__WHAT NEEDS TO BE DONE__.
Convert the lines from the start of the material through the line containing "There should be", inclusive, into a JSON list of strings with one string per line and blank lines omitted. Leave the pictures out of the answer.
[SOURCE RECORDS — start]
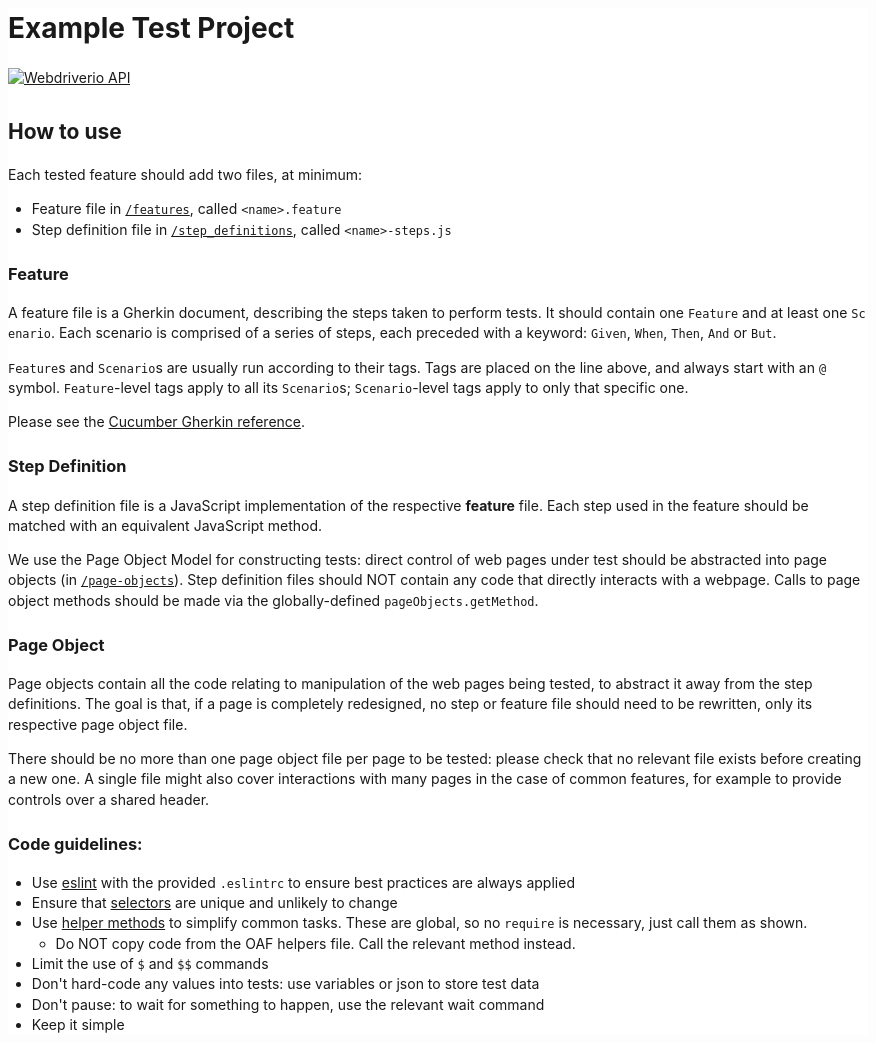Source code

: 
# Example Test Project
[![Webdriverio API](https://img.shields.io/badge/webdriverio-docs-40b5a4)](https://webdriver.io/docs/api.html)

## How to use
Each tested feature should add two files, at minimum:
- Feature file in [`/features`](/features), called `<name>.feature`
- Step definition file in [`/step_definitions`](/step_definitions), called `<name>-steps.js`

### Feature
A feature file is a Gherkin document, describing the steps taken to perform tests. It should contain one `Feature` and at least one `Scenario`. Each scenario is comprised of a series of steps, each preceded with a keyword: `Given`, `When`, `Then`, `And` or `But`.

`Feature`s and `Scenario`s are usually run according to their tags. Tags are placed on the line above, and always start with an `@` symbol. `Feature`-level tags apply to all its `Scenario`s; `Scenario`-level tags apply to only that specific one.

Please see the [Cucumber Gherkin reference](https://cucumber.io/docs/gherkin/reference).

### Step Definition
A step definition file is a JavaScript implementation of the respective **feature** file. Each step used in the feature should be matched with an equivalent JavaScript method.

We use the Page Object Model for constructing tests: direct control of web pages under test should be abstracted into page objects (in [`/page-objects`](/page-objects)). Step definition files should NOT contain any code that directly interacts with a webpage. Calls to page object methods should be made via the globally-defined `pageObjects.getMethod`.

### Page Object
Page objects contain all the code relating to manipulation of the web pages being tested, to abstract it away from the step definitions. The goal is that, if a page is completely redesigned, no step or feature file should need to be rewritten, only its respective page object file.

There should be no more than one page object file per page to be tested: please check that no relevant file exists before creating a new one. A single file might also cover interactions with many pages in the case of common features, for example to provide controls over a shared header.

### Code guidelines:
- Use [eslint](https://eslint.org/) with the provided `.eslintrc` to ensure best practices are always applied
- Ensure that [selectors](http://beta.webdriver.io/docs/selectors.html) are unique and unlikely to change
- Use [helper methods](#helpers) to simplify common tasks. These are global, so no `require` is necessary, just call them as shown.
  - Do NOT copy code from the OAF helpers file. Call the relevant method instead.
- Limit the use of `$` and `$$` commands
- Don't hard-code any values into tests: use variables or json to store test data
- Don't pause: to wait for something to happen, use the relevant wait command
- Keep it simple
[SOURCE RECORDS — finish]
__RESULT__.
[
  "Source code",
  ": ",
  "# Example Test Project",
  "[![Webdriverio API](https://img.shields.io/badge/webdriverio-docs-40b5a4)](https://webdriver.io/docs/api.html)",
  "## How to use",
  "Each tested feature should add two files, at minimum:",
  "- Feature file in [`/features`](/features), called `<name>.feature`",
  "- Step definition file in [`/step_definitions`](/step_definitions), called `<name>-steps.js`",
  "### Feature",
  "A feature file is a Gherkin document, describing the steps taken to perform tests. It should contain one `Feature` and at least one `Scenario`. Each scenario is comprised of a series of steps, each preceded with a keyword: `Given`, `When`, `Then`, `And` or `But`.",
  "`Feature`s and `Scenario`s are usually run according to their tags. Tags are placed on the line above, and always start with an `@` symbol. `Feature`-level tags apply to all its `Scenario`s; `Scenario`-level tags apply to only that specific one.",
  "Please see the [Cucumber Gherkin reference](https://cucumber.io/docs/gherkin/reference).",
  "### Step Definition",
  "A step definition file is a JavaScript implementation of the respective **feature** file. Each step used in the feature should be matched with an equivalent JavaScript method.",
  "We use the Page Object Model for constructing tests: direct control of web pages under test should be abstracted into page objects (in [`/page-objects`](/page-objects)). Step definition files should NOT contain any code that directly interacts with a webpage. Calls to page object methods should be made via the globally-defined `pageObjects.getMethod`.",
  "### Page Object",
  "Page objects contain all the code relating to manipulation of the web pages being tested, to abstract it away from the step definitions. The goal is that, if a page is completely redesigned, no step or feature file should need to be rewritten, only its respective page object file.",
  "There should be no more than one page object file per page to be tested: please check that no relevant file exists before creating a new one. A single file might also cover interactions with many pages in the case of common features, for example to provide controls over a shared header."
]